Exercise prompt:
Reproduce word for word the lines between the one containing "#### Parameters" and the one containing "他这个下载界面呢需要咱们说先", with both of those lines included. Leave the pictures out.

======== Data in this exercise ========

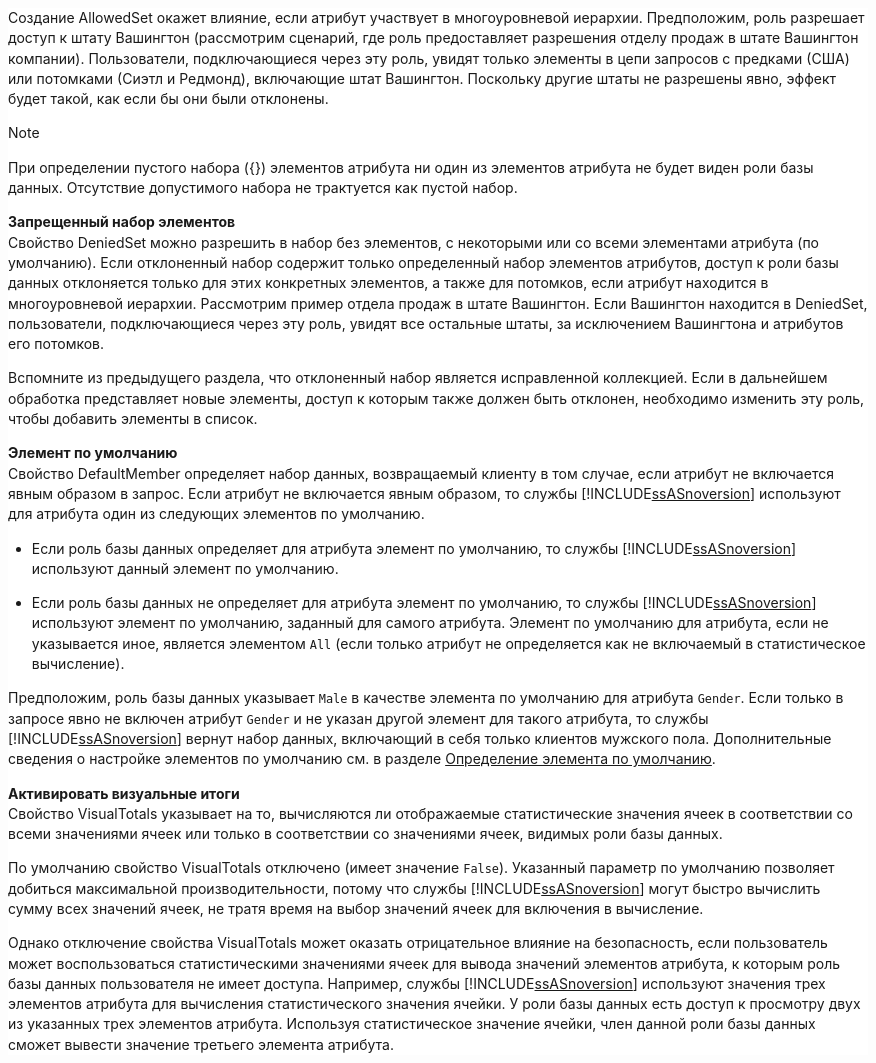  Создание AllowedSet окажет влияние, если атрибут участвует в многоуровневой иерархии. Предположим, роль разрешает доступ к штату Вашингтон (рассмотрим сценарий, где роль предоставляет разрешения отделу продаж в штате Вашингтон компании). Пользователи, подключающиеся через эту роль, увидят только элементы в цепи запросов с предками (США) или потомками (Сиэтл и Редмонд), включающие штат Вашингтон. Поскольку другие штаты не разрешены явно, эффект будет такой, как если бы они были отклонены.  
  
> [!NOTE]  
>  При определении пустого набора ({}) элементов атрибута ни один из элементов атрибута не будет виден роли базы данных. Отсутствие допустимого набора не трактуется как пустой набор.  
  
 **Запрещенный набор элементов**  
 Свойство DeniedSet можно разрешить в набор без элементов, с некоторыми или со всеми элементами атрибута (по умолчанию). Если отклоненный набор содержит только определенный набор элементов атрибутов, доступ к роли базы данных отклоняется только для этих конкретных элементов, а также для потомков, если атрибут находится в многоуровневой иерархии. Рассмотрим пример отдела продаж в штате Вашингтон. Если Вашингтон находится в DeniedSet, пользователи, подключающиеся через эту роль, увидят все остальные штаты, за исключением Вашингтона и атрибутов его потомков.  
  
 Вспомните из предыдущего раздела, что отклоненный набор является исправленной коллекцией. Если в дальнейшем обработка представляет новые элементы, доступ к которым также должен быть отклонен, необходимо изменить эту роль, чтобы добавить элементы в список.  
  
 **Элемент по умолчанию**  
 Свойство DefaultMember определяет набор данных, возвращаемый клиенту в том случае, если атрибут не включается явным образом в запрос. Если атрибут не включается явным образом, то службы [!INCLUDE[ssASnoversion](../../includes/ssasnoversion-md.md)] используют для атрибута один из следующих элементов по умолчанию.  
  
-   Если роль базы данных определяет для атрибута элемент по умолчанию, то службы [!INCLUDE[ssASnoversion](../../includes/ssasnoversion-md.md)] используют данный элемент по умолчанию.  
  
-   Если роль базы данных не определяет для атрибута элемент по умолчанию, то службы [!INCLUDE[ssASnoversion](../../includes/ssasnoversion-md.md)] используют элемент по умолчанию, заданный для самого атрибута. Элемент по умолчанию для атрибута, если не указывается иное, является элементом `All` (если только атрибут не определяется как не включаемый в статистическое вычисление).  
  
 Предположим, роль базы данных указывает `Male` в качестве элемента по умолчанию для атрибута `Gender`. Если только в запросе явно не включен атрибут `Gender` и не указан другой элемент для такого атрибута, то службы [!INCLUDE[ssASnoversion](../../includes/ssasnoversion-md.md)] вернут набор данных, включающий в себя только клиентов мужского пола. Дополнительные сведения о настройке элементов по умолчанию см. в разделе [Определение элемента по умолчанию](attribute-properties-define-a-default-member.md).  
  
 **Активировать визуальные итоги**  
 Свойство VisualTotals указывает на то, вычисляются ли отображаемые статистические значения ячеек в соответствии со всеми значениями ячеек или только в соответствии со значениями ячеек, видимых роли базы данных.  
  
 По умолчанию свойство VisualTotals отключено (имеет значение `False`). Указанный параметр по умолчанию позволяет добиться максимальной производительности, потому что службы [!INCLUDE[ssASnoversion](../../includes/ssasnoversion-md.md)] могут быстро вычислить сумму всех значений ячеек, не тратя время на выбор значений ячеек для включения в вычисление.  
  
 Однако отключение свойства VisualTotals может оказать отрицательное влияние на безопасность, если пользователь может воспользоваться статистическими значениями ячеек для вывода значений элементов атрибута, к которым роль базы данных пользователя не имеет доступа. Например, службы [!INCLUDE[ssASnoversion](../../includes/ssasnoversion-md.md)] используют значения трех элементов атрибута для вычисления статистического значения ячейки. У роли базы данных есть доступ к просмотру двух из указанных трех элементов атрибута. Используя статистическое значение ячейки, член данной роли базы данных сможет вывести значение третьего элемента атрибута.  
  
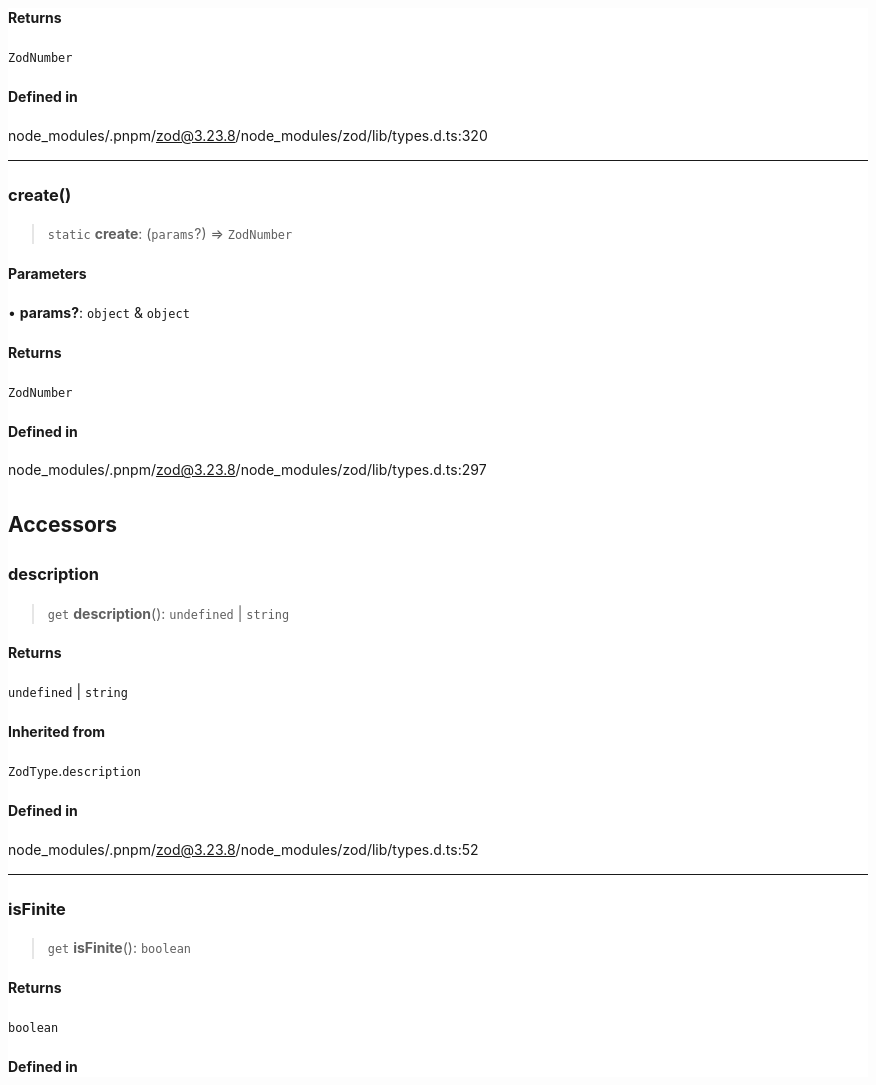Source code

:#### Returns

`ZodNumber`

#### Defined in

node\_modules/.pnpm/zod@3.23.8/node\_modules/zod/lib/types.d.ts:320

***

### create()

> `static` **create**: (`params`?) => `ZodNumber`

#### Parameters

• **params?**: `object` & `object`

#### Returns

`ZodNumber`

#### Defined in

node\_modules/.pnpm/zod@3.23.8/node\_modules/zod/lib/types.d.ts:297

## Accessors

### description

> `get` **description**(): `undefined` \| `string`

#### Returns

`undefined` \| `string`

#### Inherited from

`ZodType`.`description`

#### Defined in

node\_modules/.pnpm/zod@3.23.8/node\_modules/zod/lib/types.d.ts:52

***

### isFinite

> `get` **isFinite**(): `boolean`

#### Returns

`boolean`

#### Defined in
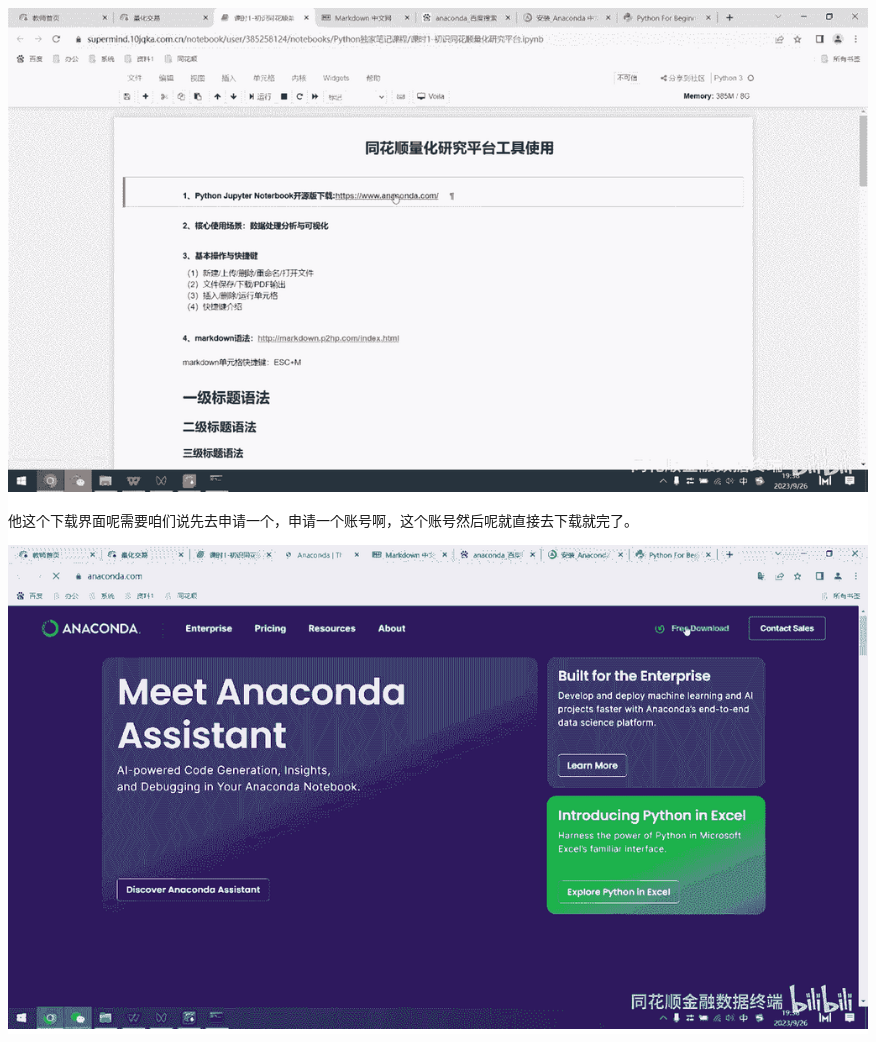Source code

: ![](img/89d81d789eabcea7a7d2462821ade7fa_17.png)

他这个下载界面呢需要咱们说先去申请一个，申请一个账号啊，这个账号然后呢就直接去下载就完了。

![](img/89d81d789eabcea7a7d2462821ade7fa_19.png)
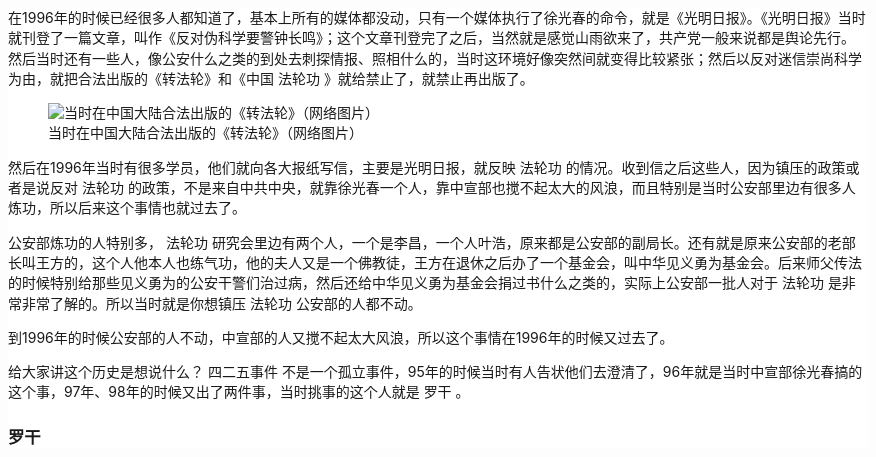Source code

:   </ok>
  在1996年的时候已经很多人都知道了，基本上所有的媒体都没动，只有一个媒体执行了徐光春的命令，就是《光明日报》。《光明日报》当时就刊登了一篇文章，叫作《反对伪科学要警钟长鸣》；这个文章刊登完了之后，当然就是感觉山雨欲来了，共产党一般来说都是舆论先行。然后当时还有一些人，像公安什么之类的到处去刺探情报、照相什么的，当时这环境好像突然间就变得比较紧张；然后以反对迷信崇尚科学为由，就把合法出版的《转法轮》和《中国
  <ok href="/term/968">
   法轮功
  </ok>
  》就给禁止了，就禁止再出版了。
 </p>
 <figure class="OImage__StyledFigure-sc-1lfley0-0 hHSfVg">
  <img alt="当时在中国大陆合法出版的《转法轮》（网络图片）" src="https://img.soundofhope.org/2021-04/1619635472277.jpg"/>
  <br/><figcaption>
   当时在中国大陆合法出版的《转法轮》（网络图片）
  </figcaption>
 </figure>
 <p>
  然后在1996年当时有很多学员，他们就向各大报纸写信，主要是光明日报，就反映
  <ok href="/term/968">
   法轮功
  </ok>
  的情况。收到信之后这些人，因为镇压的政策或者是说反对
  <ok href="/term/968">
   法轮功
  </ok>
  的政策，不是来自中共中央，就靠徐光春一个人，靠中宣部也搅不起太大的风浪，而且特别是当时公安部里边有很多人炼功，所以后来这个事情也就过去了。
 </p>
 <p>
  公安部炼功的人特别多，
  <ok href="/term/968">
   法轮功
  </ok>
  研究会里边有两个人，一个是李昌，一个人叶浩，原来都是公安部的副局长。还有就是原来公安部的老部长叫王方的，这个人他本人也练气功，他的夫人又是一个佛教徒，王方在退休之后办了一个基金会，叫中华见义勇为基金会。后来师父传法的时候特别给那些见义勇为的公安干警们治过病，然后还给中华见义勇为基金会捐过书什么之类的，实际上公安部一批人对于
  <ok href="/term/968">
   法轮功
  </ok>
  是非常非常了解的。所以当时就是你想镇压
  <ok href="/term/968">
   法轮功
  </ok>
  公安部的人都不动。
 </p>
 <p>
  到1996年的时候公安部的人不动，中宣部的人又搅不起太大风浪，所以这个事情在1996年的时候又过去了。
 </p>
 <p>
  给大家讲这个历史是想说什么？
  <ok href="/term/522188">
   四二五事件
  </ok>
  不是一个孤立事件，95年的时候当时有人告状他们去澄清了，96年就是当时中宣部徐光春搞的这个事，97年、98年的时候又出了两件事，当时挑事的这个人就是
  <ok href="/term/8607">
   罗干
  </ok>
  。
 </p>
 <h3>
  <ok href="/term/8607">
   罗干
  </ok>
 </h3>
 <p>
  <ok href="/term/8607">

========

Solution to the exercise:
#### Parameters

• **params?**: `object` & `object`

#### Returns

`ZodNumber`

#### Defined in

node\_modules/.pnpm/zod@3.23.8/node\_modules/zod/lib/types.d.ts:297

## Accessors

### description

> `get` **description**(): `undefined` \| `string`

#### Returns

`undefined` \| `string`

#### Inherited from

`ZodType`.`description`

#### Defined in

node\_modules/.pnpm/zod@3.23.8/node\_modules/zod/lib/types.d.ts:52

***

### isFinite

> `get` **isFinite**(): `boolean`

#### Returns

`boolean`

#### Defined in
Source code

: ![](img/89d81d789eabcea7a7d2462821ade7fa_17.png)

他这个下载界面呢需要咱们说先去申请一个，申请一个账号啊，这个账号然后呢就直接去下载就完了。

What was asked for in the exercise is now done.